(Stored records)
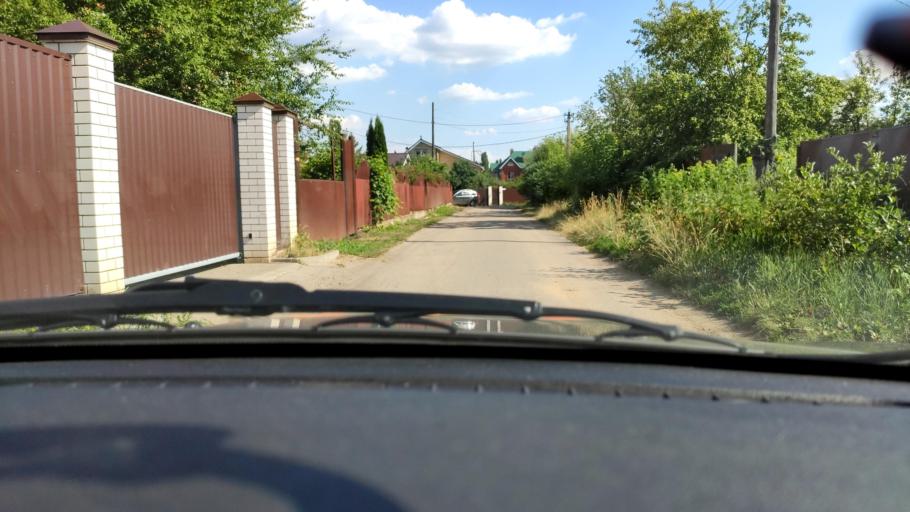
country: RU
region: Voronezj
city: Ramon'
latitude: 51.8302
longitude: 39.2683
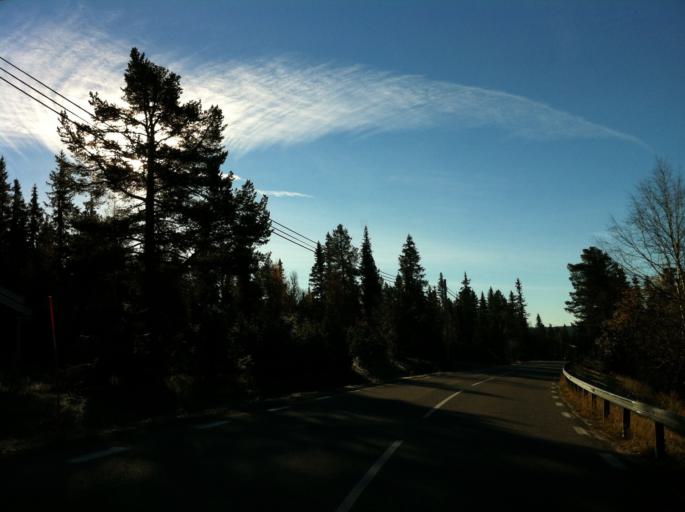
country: NO
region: Hedmark
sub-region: Engerdal
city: Engerdal
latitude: 62.0775
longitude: 12.3103
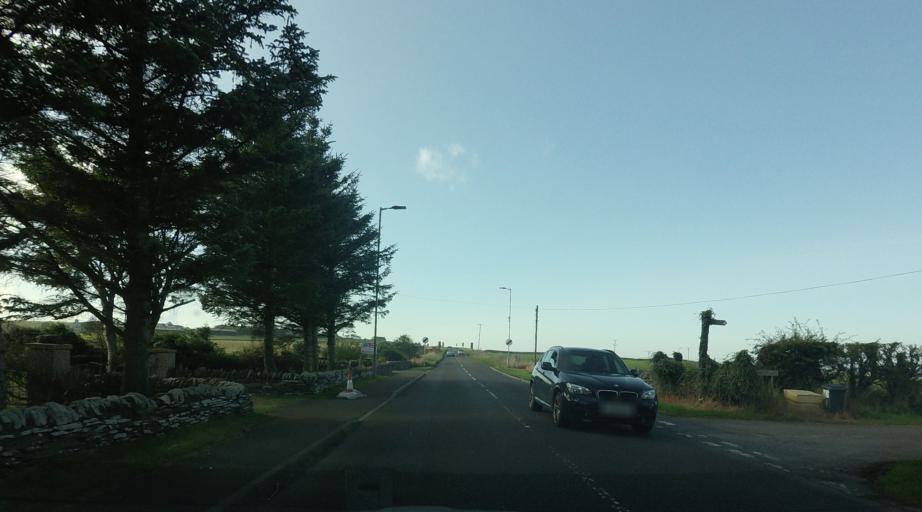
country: GB
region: Scotland
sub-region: Highland
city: Thurso
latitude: 58.5954
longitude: -3.4035
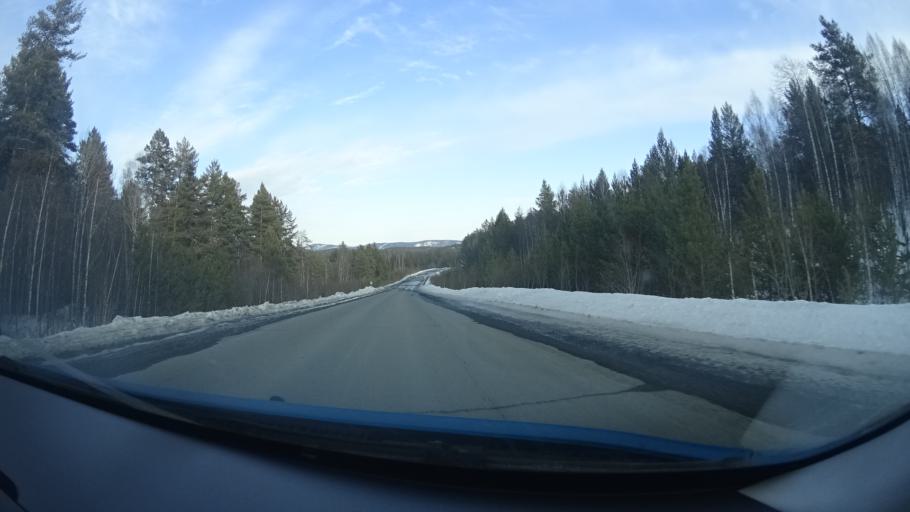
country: RU
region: Bashkortostan
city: Lomovka
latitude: 53.5240
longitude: 58.2812
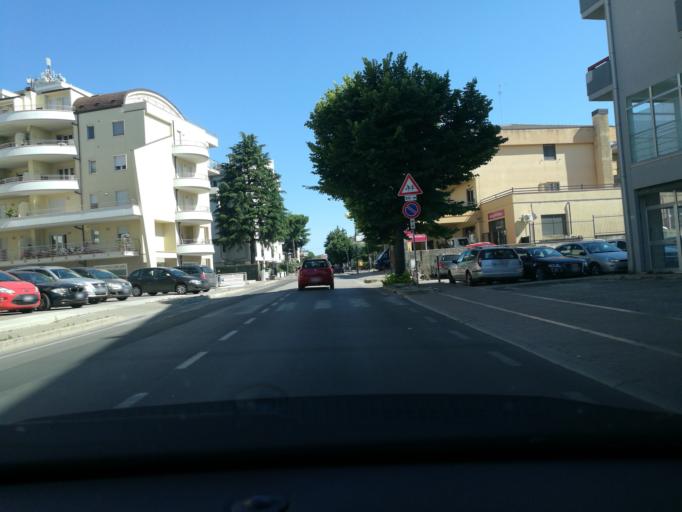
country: IT
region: Abruzzo
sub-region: Provincia di Chieti
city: Vasto
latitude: 42.1266
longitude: 14.7027
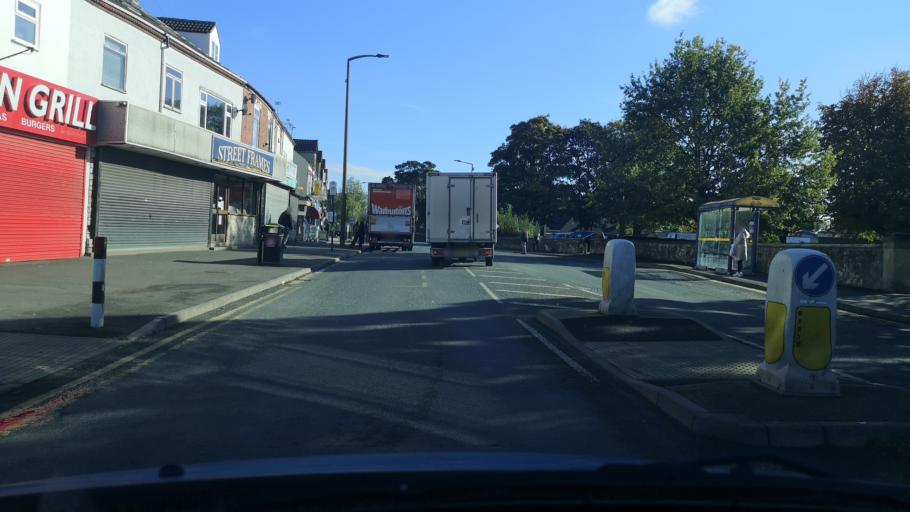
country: GB
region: England
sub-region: Doncaster
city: Askern
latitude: 53.6160
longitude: -1.1515
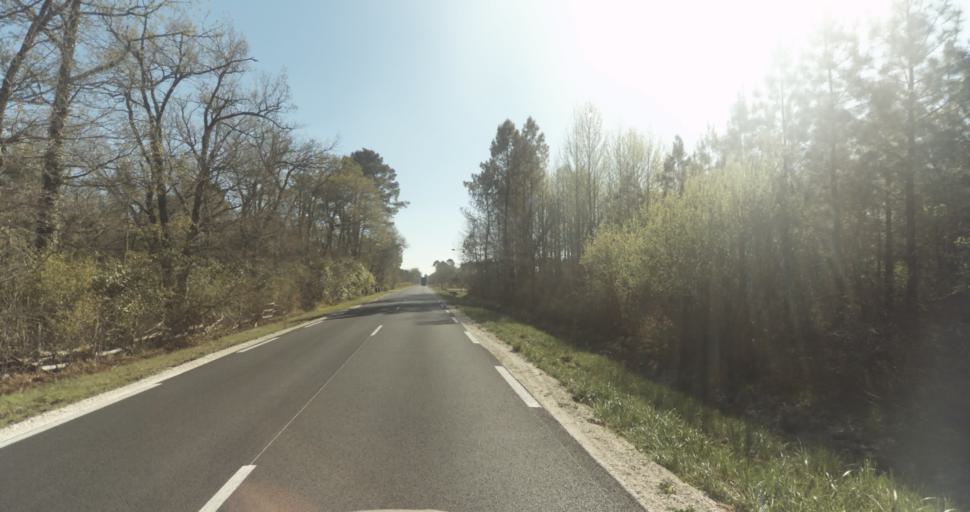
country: FR
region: Aquitaine
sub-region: Departement de la Gironde
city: Martignas-sur-Jalle
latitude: 44.7948
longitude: -0.8577
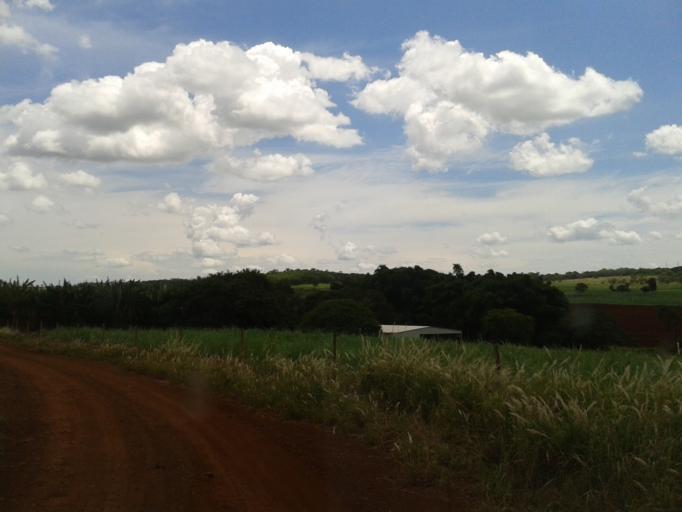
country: BR
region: Minas Gerais
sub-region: Centralina
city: Centralina
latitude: -18.6821
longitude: -49.2340
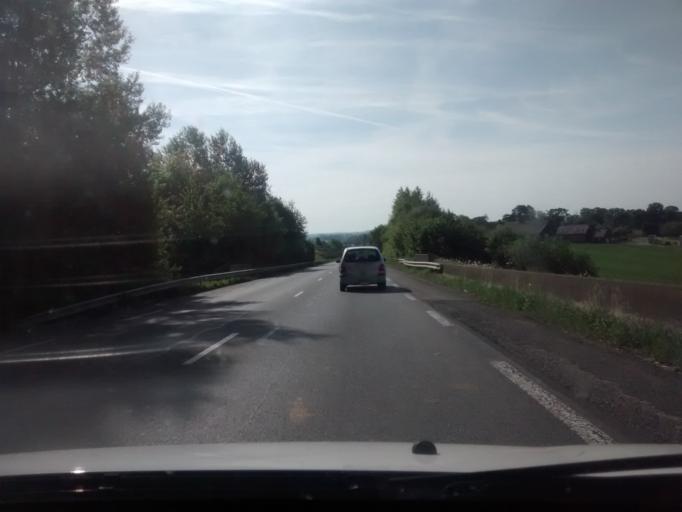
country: FR
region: Brittany
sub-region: Departement d'Ille-et-Vilaine
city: Lecousse
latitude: 48.3436
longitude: -1.2222
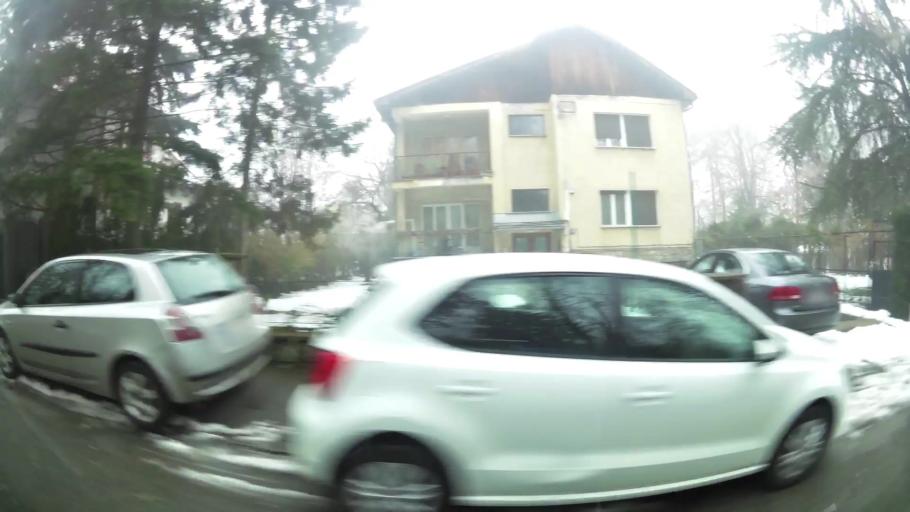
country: RS
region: Central Serbia
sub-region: Belgrade
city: Savski Venac
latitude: 44.7756
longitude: 20.4628
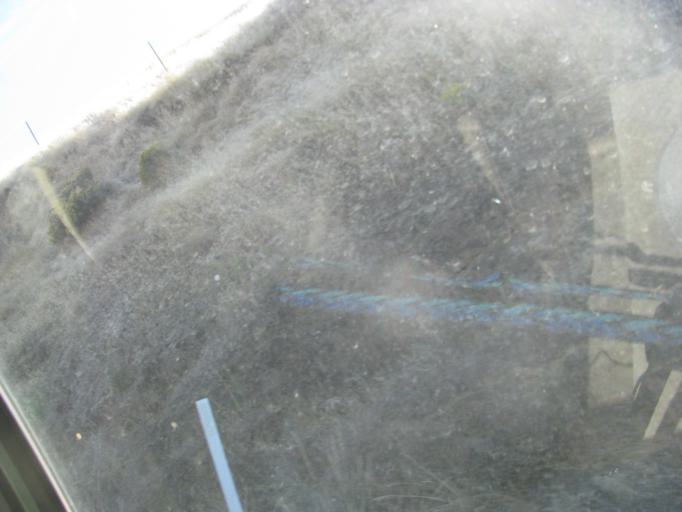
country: US
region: Washington
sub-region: Asotin County
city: Asotin
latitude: 46.3212
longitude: -117.0476
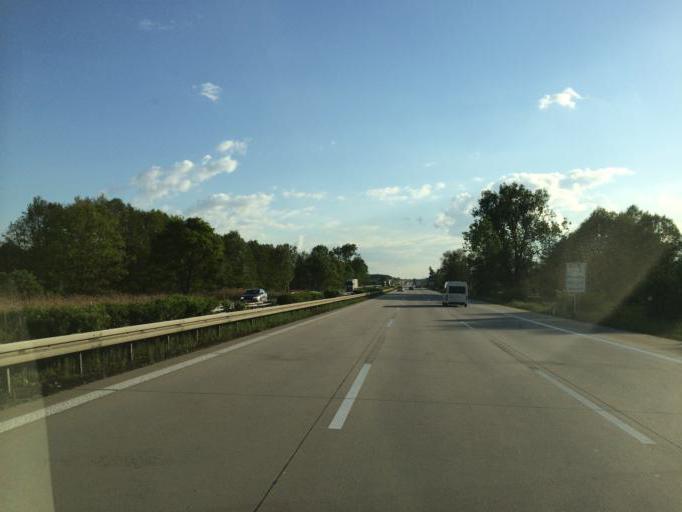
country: DE
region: Brandenburg
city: Ziesar
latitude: 52.2589
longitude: 12.3260
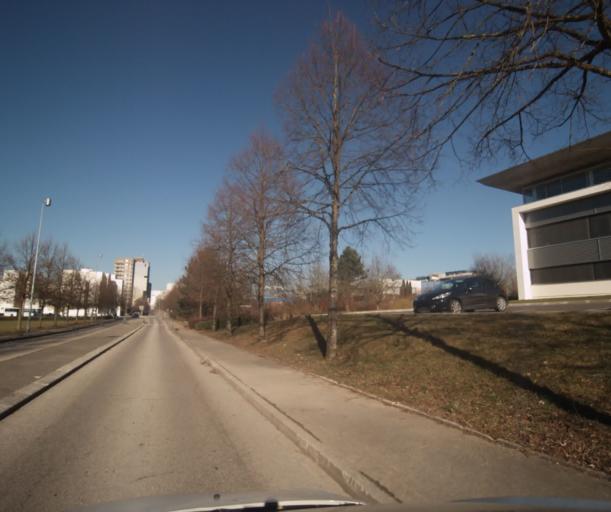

Exercise goal: Render the entire listing above as a numbered list of its lines, skipping any blank lines. Leave the pictures out of the output.

Solution to the problem:
1. country: RU
2. region: Voronezj
3. city: Ramon'
4. latitude: 51.8302
5. longitude: 39.2683
6. country: NO
7. region: Hedmark
8. sub-region: Engerdal
9. city: Engerdal
10. latitude: 62.0775
11. longitude: 12.3103
12. country: GB
13. region: Scotland
14. sub-region: Highland
15. city: Thurso
16. latitude: 58.5954
17. longitude: -3.4035
18. country: RU
19. region: Bashkortostan
20. city: Lomovka
21. latitude: 53.5240
22. longitude: 58.2812
23. country: IT
24. region: Abruzzo
25. sub-region: Provincia di Chieti
26. city: Vasto
27. latitude: 42.1266
28. longitude: 14.7027
29. country: GB
30. region: England
31. sub-region: Doncaster
32. city: Askern
33. latitude: 53.6160
34. longitude: -1.1515
35. country: FR
36. region: Aquitaine
37. sub-region: Departement de la Gironde
38. city: Martignas-sur-Jalle
39. latitude: 44.7948
40. longitude: -0.8577
41. country: BR
42. region: Minas Gerais
43. sub-region: Centralina
44. city: Centralina
45. latitude: -18.6821
46. longitude: -49.2340
47. country: FR
48. region: Brittany
49. sub-region: Departement d'Ille-et-Vilaine
50. city: Lecousse
51. latitude: 48.3436
52. longitude: -1.2222
53. country: RS
54. region: Central Serbia
55. sub-region: Belgrade
56. city: Savski Venac
57. latitude: 44.7756
58. longitude: 20.4628
59. country: US
60. region: Washington
61. sub-region: Asotin County
62. city: Asotin
63. latitude: 46.3212
64. longitude: -117.0476
65. country: DE
66. region: Brandenburg
67. city: Ziesar
68. latitude: 52.2589
69. longitude: 12.3260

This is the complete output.